**SOURCE DOCUMENT:**

+++++

In this IT Pro Challenge, learners will understand the difference between the Point-to-Point-Tunneling Protocol (PPTP) and Secure Socket Tunneling Protocol (SSTP) Virtual Private Network (VPN) methods and how to configure a Windows VPN using both PPTP and SSTP for a server and client. Learners will also learn how to use Windows Server Manager to install the Direct Access and VPN (RAS) role service to allow remote access to the internal network. The skills acquired in this lab are useful for a career as a network or system administrator.
The scenario for this hands-on lab is that you are a network administrator, and you need to configure a Virtual Private Network (VPN) server that allows access to remote users. You have two subnets connected by a router that you will configure as a VPN server. To accomplish this, you need to configure a VPN server for Point-to-Point Tunneling Protocol (PPTP) access and then configure a PPTP VPN client. Next, you need to configure the VPN server for Secure Socket Tunneling Protocol (SSTP) and then configure an SSTP VPN client. To finish, you need to verify that remote users can use each VPN server to connect to the private network.
PPTP is the older of the two protocols discussed in this lab. PPTP works by instantiating a PPTP tunnel by communicating with the peer on TCP port 1723. That TCP connection is then used to instantiate a Generic Routing Encapsulation (GRE) tunnel to the same peer. There are some known issues with security risks using the PPTP method. SSTP works by transporting PTP traffic through a Secure Sockets Layer (SSL)/Transport Layer Security (TLS) channel.
Configure a VPN server for PPTP access
To begin the lab, you need to use the Windows Server Manager to install the Direct Access and VPN (RAS) role service of the Remote Access role on the server virtual machine. You need to configure the VPN server and create a network policy on the policy server that allows members of the Domain Admins group to connect via VPN and configure the policy's authentication method.

+++++

[Data items]

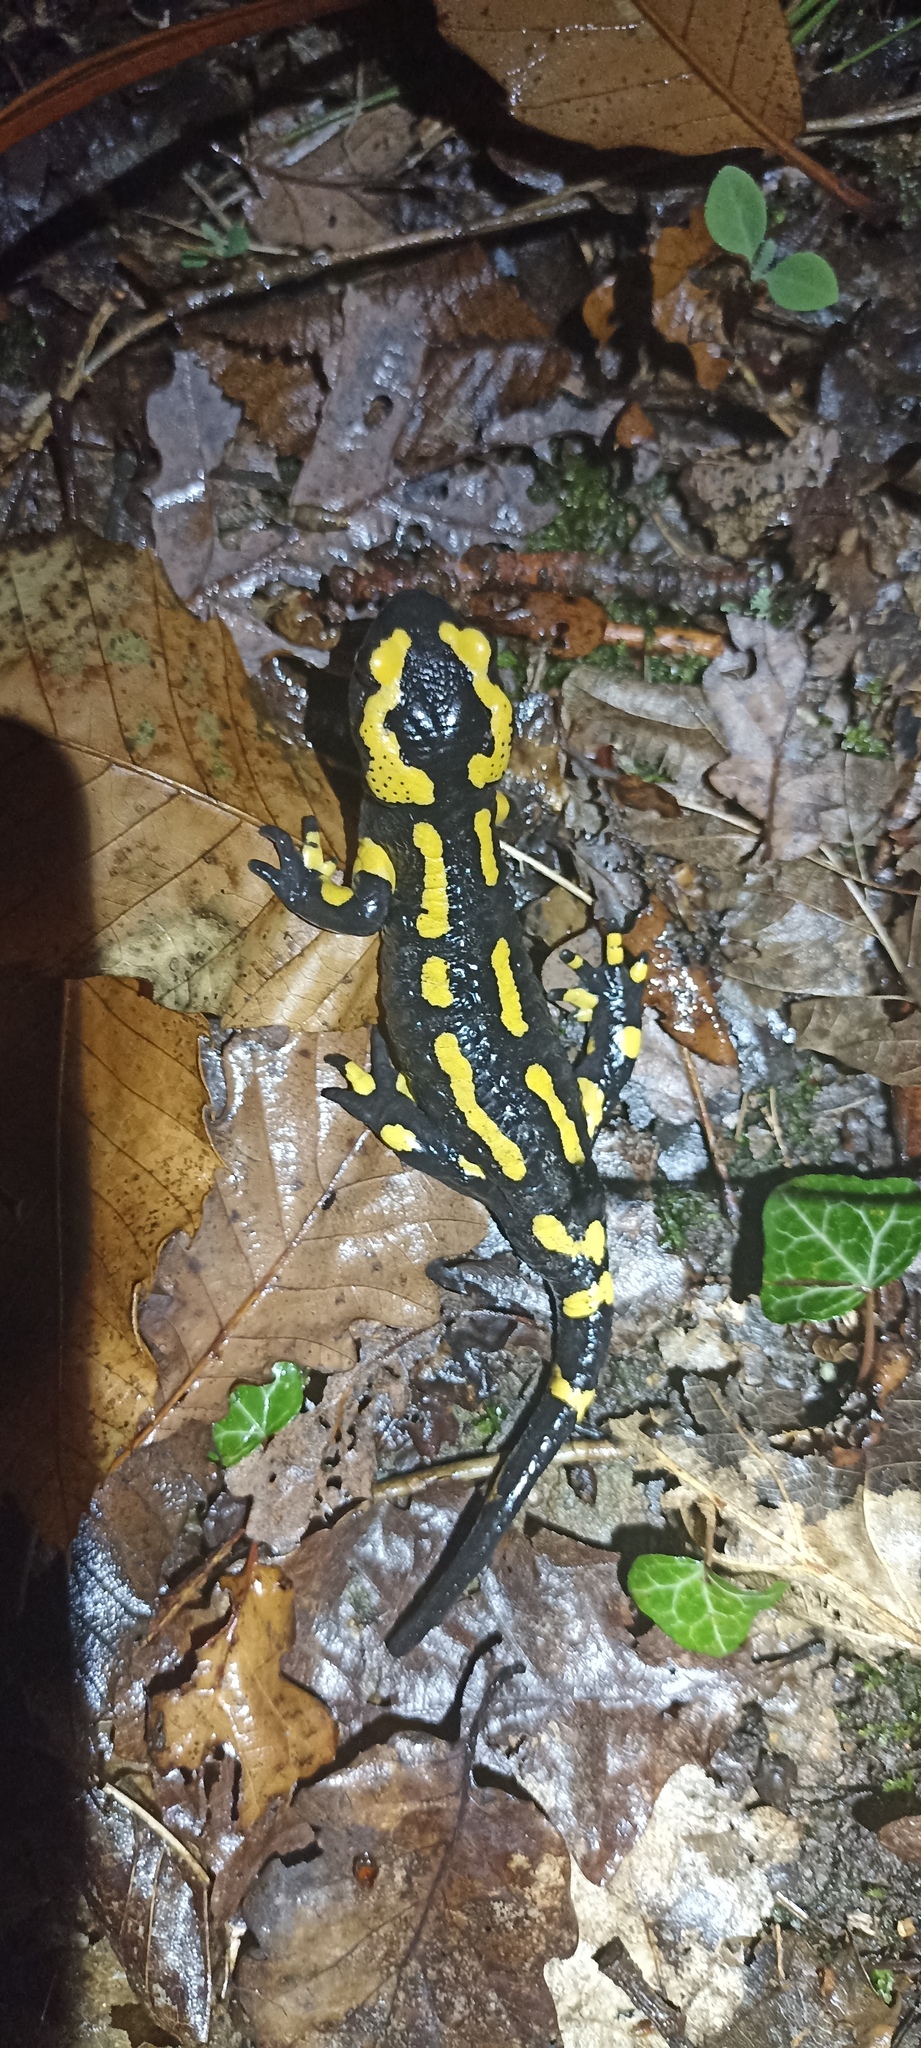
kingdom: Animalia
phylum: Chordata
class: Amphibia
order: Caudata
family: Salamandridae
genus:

+++++

**WORK REQUEST 1:**
Update the VPN lab text from "Configure a VPN server for PPTP" to "policy's authentication method.", replacing "Domain Admins" with "Network Operators".
**WORK REQUEST 2:**
According to the VPN lab text, which TCP port does PPTP use to communicate with the peer when it instantiates a tunnel?

**WRITTEN ANSWER 1:**
Configure a VPN server for PPTP access
To begin the lab, you need to use the Windows Server Manager to install the Direct Access and VPN (RAS) role service of the Remote Access role on the server virtual machine. You need to configure the VPN server and create a network policy on the policy server that allows members of the Network Operators group to connect via VPN and configure the policy's authentication method.

**WRITTEN ANSWER 2:**
TCP port 1723